“I name myself as an identity that this oppressive State refuses to acknowledge”
FRIDAY FILE: AWID spoke to Sara Álvarez Medrano, a young Mayan lesbian feminist about her experiences living as a lesbian in her community, the discrimination she has faced and her feminist and spiritual journey.
By Gabriela De Cicco
There are 22 different Mayan linguistic groups in Guatemala and Sara Álvarez Medrano belongs to one of the majority groups, Maya K’iche’. She was born in Santa Cruz del Quiché, the capital of the El Quiché department, but her family moved out because of the war when she was 4 years old and for the last 30 years she has been living in Guatemala City.
In speaking about her coming out process Sara shared how she dated a girl for the first time fifteen years ago. She explained how her sister discovered some notes they we were exchanging and told her other sisters and her mother. Although she believes her mother realized this on her own “she notices everything and, like in all Indigenous families, most of us live close together. We have a pretty intense and collective family life. My mother is always watching us and clearly she had noticed my closeness and my ways to be with this girl. Because I had been with boys before, she came to the conclusion I was a lesbian because I just stayed with this girl. I did not deny her suspicions and then the whole family process started.”
Sara recalls some of the difficulty she experienced at home, “My mother is Catholic, she is a Catholic Church activist, and so she has strong notions about lesbianism, seeing it as a sin and as something that is not right. In Guatemala, Indigenous and Mayan communities have been quite colonized by religion. My mother talked to priests, to people from her religious community and the only thing they said was that she just had to stay close to me - I think they suggested to her that “it” would pass. I left home and for a while kept some distance from my family. It hurt to leave my home because I am the youngest of 8 brothers and sisters, extremely spoilt and protected, and breaking up with the family was quite hard for me. But then I began to rebuild the relationship with them, one by one. Now we all get along very well; I even went back to live with my mother and sisters for some years and everything was fine.”
Strong feminist influence
Sara explains how being involved in women’s movements helped her in her personal process, “I honestly faced no difficulties in going through my personal process of being a lesbian. After I left school I went straight to a feminist organization, Agrupación de Mujeres Tierra Viva. There I learned about the theoretical side of feminism, about women's and feminist movements, sexual and reproductive rights. I got involved in the women's movement, met lesbians, was in touch with many women, was informed and as a result my internal process was not so hard. I think if I had lived in a community instead of in the city, the beginning would have been much harder for me because repression and social control are much stronger at the community level. Not only would I have been more repressed, but my family would also have been judged.

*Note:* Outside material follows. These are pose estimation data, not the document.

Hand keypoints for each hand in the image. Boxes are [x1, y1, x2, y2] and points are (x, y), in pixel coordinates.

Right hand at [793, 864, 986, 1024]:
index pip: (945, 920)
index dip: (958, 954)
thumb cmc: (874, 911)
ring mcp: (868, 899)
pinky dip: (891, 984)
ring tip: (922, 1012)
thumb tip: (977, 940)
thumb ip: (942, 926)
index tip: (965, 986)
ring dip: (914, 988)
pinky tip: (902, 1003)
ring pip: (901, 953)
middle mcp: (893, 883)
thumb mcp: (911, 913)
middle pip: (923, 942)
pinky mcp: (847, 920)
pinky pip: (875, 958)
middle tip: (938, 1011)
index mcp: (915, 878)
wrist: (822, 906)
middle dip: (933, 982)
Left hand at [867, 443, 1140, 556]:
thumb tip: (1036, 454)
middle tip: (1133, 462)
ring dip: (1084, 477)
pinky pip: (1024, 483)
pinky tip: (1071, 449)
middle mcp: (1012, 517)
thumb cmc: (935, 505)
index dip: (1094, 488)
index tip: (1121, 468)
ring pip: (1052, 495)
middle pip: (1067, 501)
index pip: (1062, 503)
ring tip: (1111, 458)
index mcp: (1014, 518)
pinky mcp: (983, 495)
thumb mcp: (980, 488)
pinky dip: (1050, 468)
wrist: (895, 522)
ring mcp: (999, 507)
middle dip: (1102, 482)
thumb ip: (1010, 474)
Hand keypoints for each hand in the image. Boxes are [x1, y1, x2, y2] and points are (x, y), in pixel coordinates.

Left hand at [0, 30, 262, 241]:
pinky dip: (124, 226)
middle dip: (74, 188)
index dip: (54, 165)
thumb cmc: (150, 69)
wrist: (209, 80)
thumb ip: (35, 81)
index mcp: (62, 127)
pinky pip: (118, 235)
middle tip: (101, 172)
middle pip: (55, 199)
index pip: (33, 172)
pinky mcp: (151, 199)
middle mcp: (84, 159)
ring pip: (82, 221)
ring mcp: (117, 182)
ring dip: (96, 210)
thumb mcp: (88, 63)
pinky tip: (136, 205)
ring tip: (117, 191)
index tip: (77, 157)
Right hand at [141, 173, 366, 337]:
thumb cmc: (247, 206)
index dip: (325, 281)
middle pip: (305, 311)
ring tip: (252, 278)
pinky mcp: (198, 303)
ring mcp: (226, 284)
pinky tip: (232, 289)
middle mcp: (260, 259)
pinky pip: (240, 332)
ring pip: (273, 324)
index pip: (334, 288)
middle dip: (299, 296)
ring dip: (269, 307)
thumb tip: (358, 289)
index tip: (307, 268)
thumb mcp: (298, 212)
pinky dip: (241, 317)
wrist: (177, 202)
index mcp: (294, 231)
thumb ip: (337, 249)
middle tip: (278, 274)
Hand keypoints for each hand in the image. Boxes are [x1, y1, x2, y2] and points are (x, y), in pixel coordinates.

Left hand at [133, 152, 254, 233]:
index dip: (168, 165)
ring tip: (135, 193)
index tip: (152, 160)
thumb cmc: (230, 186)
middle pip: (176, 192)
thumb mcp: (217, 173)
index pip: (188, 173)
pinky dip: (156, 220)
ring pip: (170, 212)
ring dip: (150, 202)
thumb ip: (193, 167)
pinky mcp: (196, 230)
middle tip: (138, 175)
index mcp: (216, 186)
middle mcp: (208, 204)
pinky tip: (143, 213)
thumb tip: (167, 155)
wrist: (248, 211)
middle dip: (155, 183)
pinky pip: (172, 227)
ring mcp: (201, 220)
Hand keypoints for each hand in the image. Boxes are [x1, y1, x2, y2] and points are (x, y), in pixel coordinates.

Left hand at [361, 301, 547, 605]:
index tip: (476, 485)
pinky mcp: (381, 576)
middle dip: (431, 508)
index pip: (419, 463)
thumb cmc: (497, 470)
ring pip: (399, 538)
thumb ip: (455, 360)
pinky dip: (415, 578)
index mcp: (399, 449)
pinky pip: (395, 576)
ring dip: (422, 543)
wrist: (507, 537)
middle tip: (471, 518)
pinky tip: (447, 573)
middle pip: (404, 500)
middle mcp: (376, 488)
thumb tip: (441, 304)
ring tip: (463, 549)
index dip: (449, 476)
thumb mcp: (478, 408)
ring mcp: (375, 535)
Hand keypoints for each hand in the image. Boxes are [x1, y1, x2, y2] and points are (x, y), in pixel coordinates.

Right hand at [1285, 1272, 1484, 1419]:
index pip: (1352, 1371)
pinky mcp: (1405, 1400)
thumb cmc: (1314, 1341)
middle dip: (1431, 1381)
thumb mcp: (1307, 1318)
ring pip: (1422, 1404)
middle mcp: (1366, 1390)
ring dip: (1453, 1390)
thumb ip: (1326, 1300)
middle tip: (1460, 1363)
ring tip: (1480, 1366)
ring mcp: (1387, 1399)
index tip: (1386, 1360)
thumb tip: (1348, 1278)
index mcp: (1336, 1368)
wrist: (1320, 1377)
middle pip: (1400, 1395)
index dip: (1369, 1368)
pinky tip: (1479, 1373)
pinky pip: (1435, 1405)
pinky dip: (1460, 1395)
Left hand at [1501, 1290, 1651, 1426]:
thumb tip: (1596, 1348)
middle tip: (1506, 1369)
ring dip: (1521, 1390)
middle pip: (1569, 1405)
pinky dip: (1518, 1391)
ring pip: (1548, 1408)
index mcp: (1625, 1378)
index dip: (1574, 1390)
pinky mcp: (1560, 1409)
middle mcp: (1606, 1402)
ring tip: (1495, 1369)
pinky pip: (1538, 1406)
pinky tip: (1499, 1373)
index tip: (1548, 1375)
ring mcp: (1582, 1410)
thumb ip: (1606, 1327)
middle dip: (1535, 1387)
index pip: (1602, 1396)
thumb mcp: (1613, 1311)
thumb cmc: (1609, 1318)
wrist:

Woman, Mayan, urban lesbian
Sara explains that even though she was well known and loved in her community she still experienced some discrimination on her spiritual journey, “I think it has been a bit hard for my Mayan women's collective, they are pretty homophobic and lesbophobic. They are particularly afraid that their daughters may go through these experiences, but they respect and love me a lot.”
However, when Sara was looking for to embark on a spiritual process guided by the Mayan worldview she did experience a lot of rejection. One of the Guides told her, " ‘Look, if you want to be a Daughter of Corn, a Mayan Daughter, you can't be involved in those things’. That was very hard for me; in fact I took some distance from the community because of how my partner and I were being rejected. I had difficulties in going through my Mayan spiritual growth process and being a lesbian at the same time, because even I was split, even I thought I could not be both.”
But Sara explains how she persevered, “I looked for another spiritual Guide and I told her right away: "Look, I am a lesbian, and I want to go through the spiritual process but I am not changing this other part of my life". And she replied, "Look, if you grew up as part of the Mayan people, you are part of it, you have been socialized there, you are a product of this culture, nobody can tell you that you are outside of it". My spiritual process was the best thing that could have happened to me as it helped me to bridge that split and to see myself both as lesbian and Mayan at the same time. The process took about two years and I felt whole, able to be a woman, Mayan, urban, lesbian - all at the same time. In Mayan it is called "cleansing" - what you do is to clean, organize, order, integrate all your energies, everything you are. It's a process that allows you to see yourself, to know yourself in depth. Once you have gone through that journey you can accompany others. But I used to tell my Guide that was what frightened me the most: How can I become a Guide? Will I be even more rejected, or not? And she would say, "You are your own mission. By having solved (your split), by being content with what you are, you will already be an example and a learning for all of us in this community, in the Mayan community".
Being open to all forms of life
Sara talks about the importance of being open, “I think we have to see ourselves holistically, as persons and as bodies. A while ago I learned I have rights as a woman and as a Mayan woman, but racism and war took my Mayan clothes out of me. I used to wear my corte (skirt) and huipil (blouse), but felt racism around me. During my spiritual training, I knew I would be able to help, and in fact my Guide always tells my partner and me "You have opened many ways, you are already manifesting an example of how it is possible to live in a different way." I understand that but I want to tell you that it is different to have the knowledge, to know that yes, that's how it is, and to feel it deep down and to act in a consistent way using that energy. I knew I had rights, but I would not wear my dress because I still had a deep sense of inferiority inside me. And this is why Mayan women in Kaqla (my collective) say that there is a political dimension to the healing work. Because you not only have to recover the knowledge of having rights as a woman, a Mayan and a lesbian, but also recover that inner strength that makes you consistent with what you are saying. Only now I can see, I can relate to others from a space of greater affirmation, greater self-acceptance.
Right now I am out at work, in the women's movement, in social and human rights movements, which is where I am the most active. I think that for me it's a bit easier because I live in the city, because I have lesbian, feminist, Mayan collectives at hand, and a large family that allows me to move around, and I am not controlled or watched in my neighborhood. I have discussed this with other friends from Kaqla - many of them are also not married and are involved in relationships that are also outside the norm, and they are strongly judged and controlled which makes things different for them.”
Finally, Sara says that there is still some way to go to recognizing LGBTQI issues in Guatemala, “I live in a State that excludes, that is racist, misogynist, hetero-patriarchal. I name myself as an identity that this oppressive State refuses to acknowledge. It does not want the political subject I am to build myself, to be autonomous, to define myself. I am striving to recover my roots and to strengthen my identity, acknowledging the external and internalized oppression, as we in Kaqla say. That is what we are doing, trying to build ourselves as political subjects, with personal leadership as a step to be able to do it at the collective level.